やること:
1. 航空燃料の記事で、基本合意書を結んだ4者の名前をすべて挙げてください。
2. 航空燃料の記事の続きを、最後の文のあとから書いてください。

読む文章:
※ ※ ※

徳洲新聞ダイジェスト
Tokushukai medical group newspaper digest
Tokushukai medical group newspaper digest
2024年(令和6年)11月18日 月曜日 徳洲新聞 NO.1467 1面
徳洲会グループは、使用済みの食用油を再利用し国産の持続可能な航空燃料(SAF=Sustainable Aviation Fuel)を製造する事業への参画を決めた。一般社団法人徳洲会東京本部で9月26日、同事業を推進する日揮ホールディングス、レボインターナショナル社、SAFFAIRE SKY ENERGY社の4者で、基本合意書を締結する調印式を実施。徳洲会は病院・施設から排出される廃食用油を提供する。医療・介護・福祉事業を全国展開する医療グループが参画するのは初。同事業への協力を通じ徳洲会は脱炭素社会の実現に貢献し、SDGs(持続可能な開発目標)の達成を促進していく考えだ。

※ ※ ※

集めたデータ:
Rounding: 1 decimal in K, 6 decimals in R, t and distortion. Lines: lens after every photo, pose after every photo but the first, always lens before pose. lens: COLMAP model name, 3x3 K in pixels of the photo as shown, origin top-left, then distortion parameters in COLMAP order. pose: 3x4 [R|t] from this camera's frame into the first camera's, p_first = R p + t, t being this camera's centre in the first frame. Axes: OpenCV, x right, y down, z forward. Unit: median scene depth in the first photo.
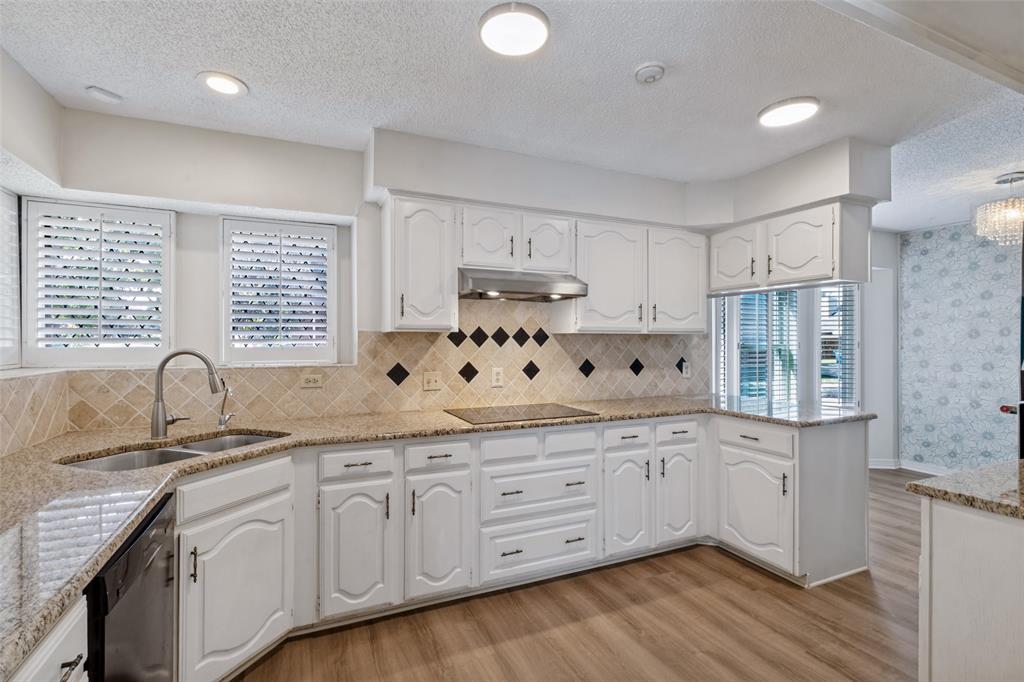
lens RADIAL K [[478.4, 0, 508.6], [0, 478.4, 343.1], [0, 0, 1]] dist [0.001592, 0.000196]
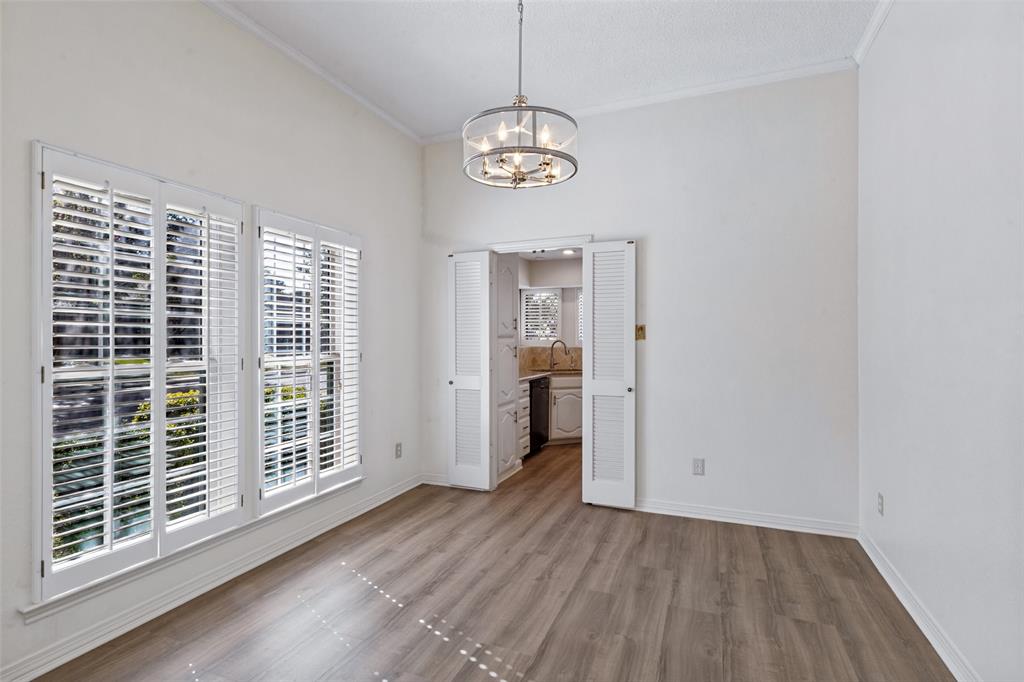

※ ※ ※

各問の答え:
1. 徳洲会グループ、日揮ホールディングス、レボインターナショナル社、SAFFAIRE SKY ENERGY社

2.
脱炭素推進に向け調印式を行った(左から)西村COO、越川CEO、東上理事長、秋鹿・専務執行役員国内で排出された廃食用油で航空機を飛ばす「FRY to FLY Project」のイメージ画像
徳洲会グループは全国に約400施設・事業所を展開しており、このうち患者さんや利用者さんに食事を提供している約140施設からの廃食用油を、SAF原料として提供することに合意した。回収量は年間3万3,000Lを見込んでいる。
調印式には徳洲会の東上震一理事長、植嶋敏郎・事務局長、石川一郎本部長、鑓水弘樹・栄養部長、レボインターナショナル社の越川哲也CEO(最高経営責任者)、日揮ホールディングスの秋鹿正敬・専務執行役員、SAFFAIRE SKY ENERGY社の西村勇毅COO(最高執行責任者)や、各社の関係者が出席。
SAFは化石燃料以外を原料とする持続可能な航空燃料を指す。原料が100%廃食用油のSAFの場合、従来の原油から製造する航空燃料と比べ、二酸化炭素(CO2)排出量を約84%削減できる。回収した廃食用油は総量の8割程度の体積のSAFに精製でき、従来の航空燃料と混ぜて使用することもできる。
政府は2030年までに国内の航空事業者が運航するジェット機の燃料使用量のうち、10%をSAFに置き換えるという目標を設定。現状では国内のSAF利用はごくわずかで、海外から輸入している。現在、稼働中のSAF製造設備は国内にはない。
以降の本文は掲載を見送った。